A compound found in green tea may boost levels of the naturally occurring anti-cancer protein p53. According to new research, the green tea compound epigallocatechin gallate (EGCG) presents a new target for cancer drug discovery.
P53 proteins control cell division and cell death, and have the ability to repair DNA damage or destroy cancer cells. For this reason, p53 is considered to be a tumor suppressor that is also known as the “guardian of the genome.”
Meanwhile, the green tea compound EGCG serves as a powerful antioxidant that protects against cellular damage caused by free radicals. EGCG is believed to reduce inflammation, boost weight loss, and help prevent heart and brain disease.
Study co-author Chunyu Wang is a professor of Biological Sciences at Rensselaer Polytechnic Institute.
“Both p53 and EGCG molecules are extremely interesting. Mutations in p53 are found in over 50% of human cancer, while EGCG is the major antioxidant in green tea, a popular beverage worldwide,” said Professor Wang.
“Now we find that there is a previously unknown, direct interaction between the two, which points to a new path for developing anti-cancer drugs. Our work helps to explain how EGCG is able to boost p53’s anti-cancer activity, opening the door to developing drugs with EGCG-like compounds.”
Professor Wang is an expert in using nuclear magnetic resonance spectroscopy to study specific mechanisms in Alzheimer’s disease and cancer. He describes p53 as “arguably the most important protein in human cancer.”
The protein is responsible for multiple anti-cancer functions, such as inhibiting cell growth to allow for DNA repair, activating DNA repair, and initiating programmed cell death when DNA damage cannot be repaired.
After being produced in the body, p53 is quickly degraded. This cycle of production and degradation keeps p53 at low levels.
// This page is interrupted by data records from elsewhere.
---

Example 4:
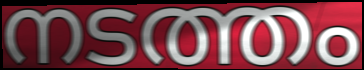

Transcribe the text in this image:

നടത്തം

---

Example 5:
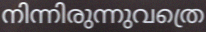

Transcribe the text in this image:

നിന്നിരുന്നുവത്രെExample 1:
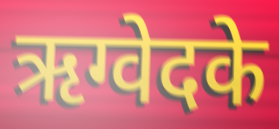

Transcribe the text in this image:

ऋग्वेदके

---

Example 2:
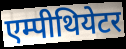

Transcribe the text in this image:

एम्पीथियेटर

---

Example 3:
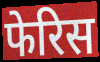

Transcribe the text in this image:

फेरिस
However, in the new study, the experts have made the breakthrough discovery that interaction with EGCG prevents p53 from degrading.
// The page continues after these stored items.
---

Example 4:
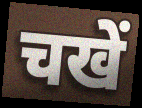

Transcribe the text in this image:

चखें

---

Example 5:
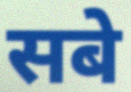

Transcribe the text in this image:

सबेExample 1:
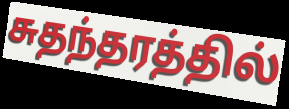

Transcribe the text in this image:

சுதந்தரத்தில்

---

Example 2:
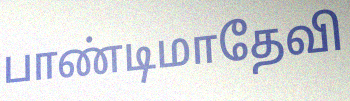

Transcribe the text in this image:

பாண்டிமாதேவி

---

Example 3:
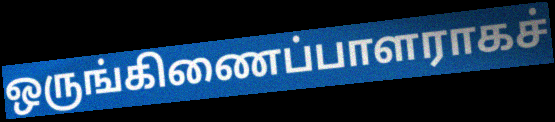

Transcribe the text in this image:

ஒருங்கிணைப்பாளராகச்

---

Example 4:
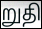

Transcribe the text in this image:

றுதி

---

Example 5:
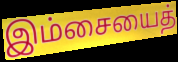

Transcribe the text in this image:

இம்சையைத்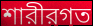
শারীরগত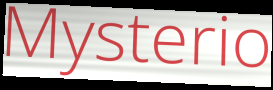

“Both EGCG and MDM2 bind at the same place on p53, the N-terminal domain, so EGCG competes with MDM2,” explained Professor Wang. “When EGCG binds with p53, the protein is not being degraded through MDM2, so the level of p53 will increase with the direct interaction with EGCG, and that means there is more p53 for anti-cancer function. This is a very important interaction.”
The fact that EGCG directly disrupts the binding of p53 to its regulator MDM2 means that the green tea compound may serve as the basis for future treatments to promote the death of cancerous cells and prevent the spread of cancer.
The study is published in the journal Nature Communications.